- **DIRECTIONS FOR THIS TASK**: Line by line, please look for the word "down" in the following records, then copy each line you find it in.

- **THE DATA**:

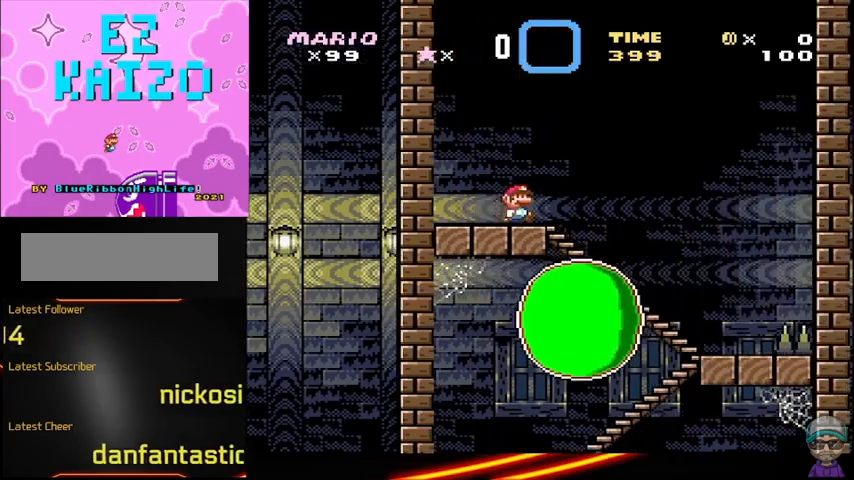
{"buttons": ["X"], "events": []}
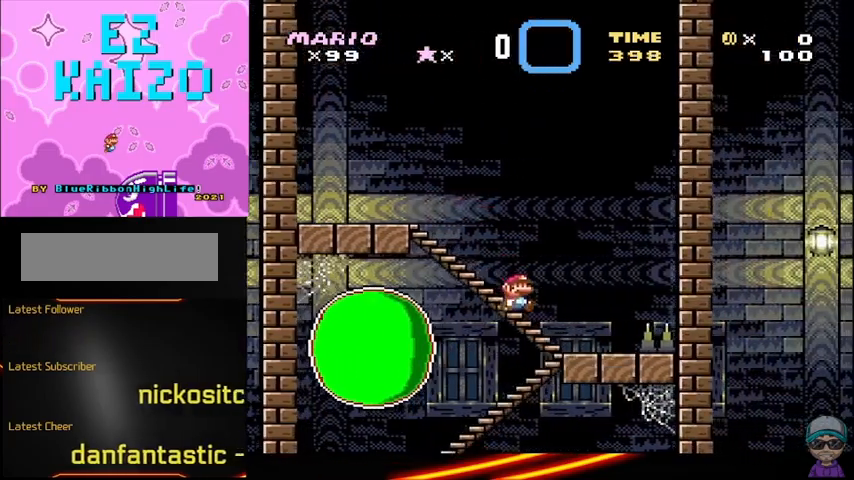
{"buttons": ["X"], "events": [[167, "DPAD_LEFT", "down"], [375, "DPAD_LEFT", "up"]]}
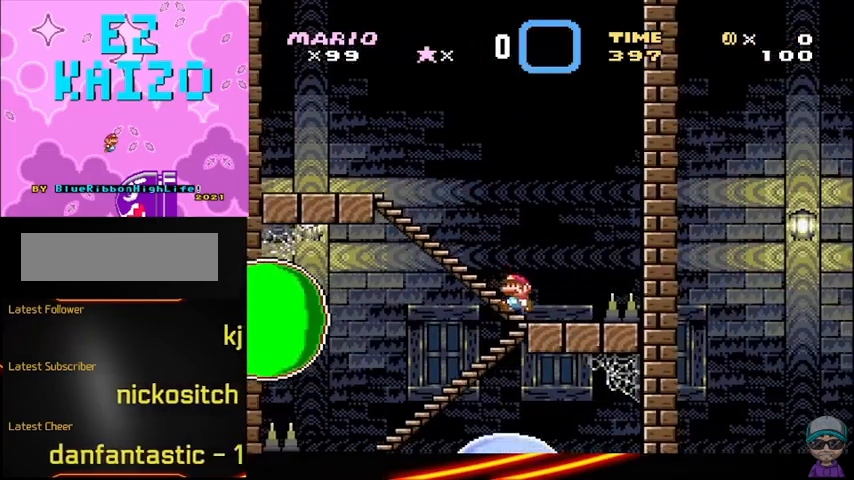
{"buttons": ["X", "DPAD_LEFT"], "events": [[458, "DPAD_LEFT", "down"]]}
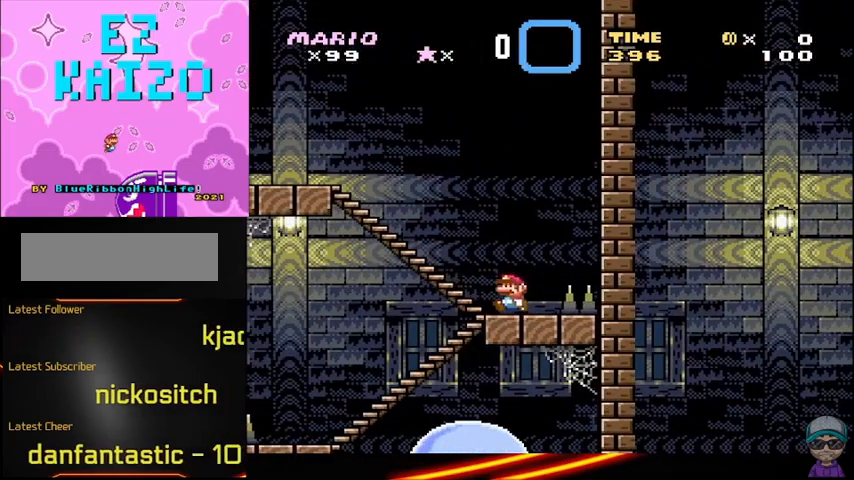
{"buttons": ["X"], "events": [[167, "DPAD_LEFT", "up"]]}
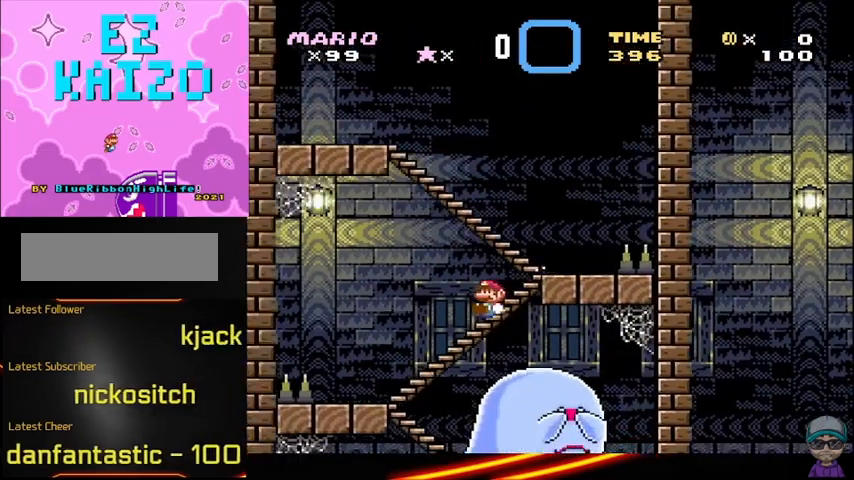
{"buttons": ["X"], "events": []}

- **RESULT FOR THIS EXERCISE**:
{"buttons": ["X"], "events": [[167, "DPAD_LEFT", "down"], [375, "DPAD_LEFT", "up"]]}
{"buttons": ["X", "DPAD_LEFT"], "events": [[458, "DPAD_LEFT", "down"]]}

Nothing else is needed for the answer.